The nonchalant Bengal Tiger strives to hold its own amidst the madness of
the world around it. Making the blip on the tiger pie-charts, it is found
through the length and breadth of India, the land where time stands still.
Forty protected preserves exist, stretching from the Himalayan foothills in
the north to Kerala in the south; from Rajasthan and Maharashtra in the
west to West Bengal in the east; from dry thorn forests to tropical rainforests;
from alluvial deciduous jungles to mangrove shrublands; from Bandhavgarh
home of the most tigers, to the oldest Jim Corbett habitat; from Rudyard
Kipling's enchanted jungles to the Maharajah of Jaipur's famed hunting
grounds. (Source : Sunquist et al 1999, K.U. Karanth 2001)

Its indelible pugmarks trace legend, literature and folklore - from the sacred
animal of Goddess Durga to the ancient Harappa Civilization seals; from
Bombay Natural History Society First Lithograph's 'tiger' to the 1799
lifesize automaton with movable parts of the Victoria & Albert Museum
London; from Kate Brittlebank's 'The Power of Tipu's Tiger' essay
describing it on soldiers' uniforms, coins, walls, flags and spectacular throne
"which displayed a massive gold tiger head with crystal teeth" to William
Blake's most anthologized eulogy ever known in the English language
'Tyger, Tyger Burning Bright'; from the Richard Parker life of pi
believability to the 60 cents Tiger Postal Stamp to Save Our Vanishing
Species. The proclivity of this versatile and enduring ambush predator to
survive gives safari-ecotourism the David Attenborough-esque style
adventure one can only imaginatively dream of.
My own first-hand experience arose late one evening whilst traveling with
my family in our white Landmaster as the Ambassador - India's road-king -
was known then, up the narrow mountain road through Nilambur bordering
the Mudumalai Forest, to the hill station Ooty, nestling high at 10,000 feet.

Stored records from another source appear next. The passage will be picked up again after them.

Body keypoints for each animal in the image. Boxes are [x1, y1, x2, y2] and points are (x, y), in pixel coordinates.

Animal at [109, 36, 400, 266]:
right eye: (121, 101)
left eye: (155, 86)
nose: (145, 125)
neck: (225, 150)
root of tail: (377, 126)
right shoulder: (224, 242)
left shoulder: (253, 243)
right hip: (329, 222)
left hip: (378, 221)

It would be my Richard Parker serendipity moment of miracle and magic,
too vivid to forget.

The moonless night was sultry, air-conditioners in cars unheard of back then.

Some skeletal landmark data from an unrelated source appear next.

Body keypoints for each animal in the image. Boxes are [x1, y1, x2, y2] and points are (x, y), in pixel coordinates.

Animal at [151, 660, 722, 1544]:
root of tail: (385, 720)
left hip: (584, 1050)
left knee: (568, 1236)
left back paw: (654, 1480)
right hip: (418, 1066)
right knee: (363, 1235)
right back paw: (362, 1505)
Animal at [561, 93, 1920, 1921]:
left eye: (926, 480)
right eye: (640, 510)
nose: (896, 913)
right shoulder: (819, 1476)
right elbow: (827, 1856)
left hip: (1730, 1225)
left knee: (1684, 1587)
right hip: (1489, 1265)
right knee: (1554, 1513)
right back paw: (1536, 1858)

The road was winding, severely breached in spots due to the heavy monsoon
rains. We found ourselves perilously negotiating several hairpin bends of the
Nilgiri Mountains over steep precipices below. The car windows were rolled
all the way down to let in whatever breezes the sweltering night had to offer.
Progress was painfully slow. All conversation had ceased, the only grating
sound coming from gears disengaging. Several pairs of eyes nervously
focused on the visible stretches of road ahead. The car's moving headlamps
arched and bumped, illuminating rock, bamboo, tangle of shrubs, elephant
grass and semi-evergreens.

Suddenly, with stealthy ease, from out of nowhere, she soundlessly exploded
in one lissome movement. Had she leapt a second sooner she would have
leapt into our car window, into my face with her laboring maw. I would
remember that rapacious maw forever. The panic that gripped us was
unalloyed. How we made it to the top is another story. To describe the
flashback adequately is beyond words. It is possible the loud roar of our car
engine struggling up the steep incline must have startled her. It could be she
was on her nocturnal territorial rounds, and we were invading her space. In
that brief moment in time I froze transfixed as I saw silhouetted in our
glaring headlights, this huge 9-foot long cat-shaped creature with large head,
muscles rippling under black striped orange fur, fangs longer than my little
fingers protruding through slack open jaws, sharply clawed forepaws and
long tail fully outstretched twitching strongly, take flight, straddling the
entire double-lane road in one powerful leap. And masterfully bound out of
sight, disappearing down the gully of the steep ravine.